--- EXTRACTED INFORMATION Enclosed Below ---

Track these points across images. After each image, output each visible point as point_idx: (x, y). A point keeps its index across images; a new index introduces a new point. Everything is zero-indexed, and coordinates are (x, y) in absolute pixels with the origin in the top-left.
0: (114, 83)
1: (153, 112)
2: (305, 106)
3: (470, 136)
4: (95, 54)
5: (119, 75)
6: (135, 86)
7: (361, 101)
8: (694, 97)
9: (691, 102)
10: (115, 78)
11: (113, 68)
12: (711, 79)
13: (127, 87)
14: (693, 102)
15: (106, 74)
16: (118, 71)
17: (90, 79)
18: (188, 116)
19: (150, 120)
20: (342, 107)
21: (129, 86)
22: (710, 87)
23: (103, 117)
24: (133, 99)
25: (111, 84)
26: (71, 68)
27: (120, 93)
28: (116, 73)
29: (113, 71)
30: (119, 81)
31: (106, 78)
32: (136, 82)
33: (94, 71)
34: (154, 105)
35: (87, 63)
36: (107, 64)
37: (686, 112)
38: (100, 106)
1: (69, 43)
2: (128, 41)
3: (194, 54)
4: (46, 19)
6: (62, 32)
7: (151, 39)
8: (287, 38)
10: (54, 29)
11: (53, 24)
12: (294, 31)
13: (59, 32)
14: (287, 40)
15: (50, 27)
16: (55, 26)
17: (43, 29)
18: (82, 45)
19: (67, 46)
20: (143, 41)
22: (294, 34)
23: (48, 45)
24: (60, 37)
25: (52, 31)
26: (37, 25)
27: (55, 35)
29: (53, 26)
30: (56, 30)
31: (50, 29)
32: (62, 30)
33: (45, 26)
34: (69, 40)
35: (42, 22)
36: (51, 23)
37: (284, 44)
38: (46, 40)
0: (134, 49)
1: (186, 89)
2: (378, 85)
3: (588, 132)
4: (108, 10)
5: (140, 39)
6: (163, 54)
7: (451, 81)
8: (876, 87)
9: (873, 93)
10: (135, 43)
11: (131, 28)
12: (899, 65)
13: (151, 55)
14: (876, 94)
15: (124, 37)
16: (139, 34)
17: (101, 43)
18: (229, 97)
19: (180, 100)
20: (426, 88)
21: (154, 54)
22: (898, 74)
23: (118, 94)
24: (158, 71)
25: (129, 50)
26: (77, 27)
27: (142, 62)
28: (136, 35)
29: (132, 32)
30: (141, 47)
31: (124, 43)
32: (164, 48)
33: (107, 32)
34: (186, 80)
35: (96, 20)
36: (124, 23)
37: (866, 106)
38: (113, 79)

--- End of Enclosed EXTRACTED INFORMATION ---

**TASK TO COMPLETE:** Print the lines verbatim, starting with the first line of the entries and continuing through the line with "2: (305, 106)", both of those lines included.

**SOLUTION TO THIS EXERCISE:**
Track these points across images. After each image, output each visible point as point_idx: (x, y). A point keeps its index across images; a new index introduces a new point. Everything is zero-indexed, and coordinates are (x, y) in absolute pixels with the origin in the top-left.
0: (114, 83)
1: (153, 112)
2: (305, 106)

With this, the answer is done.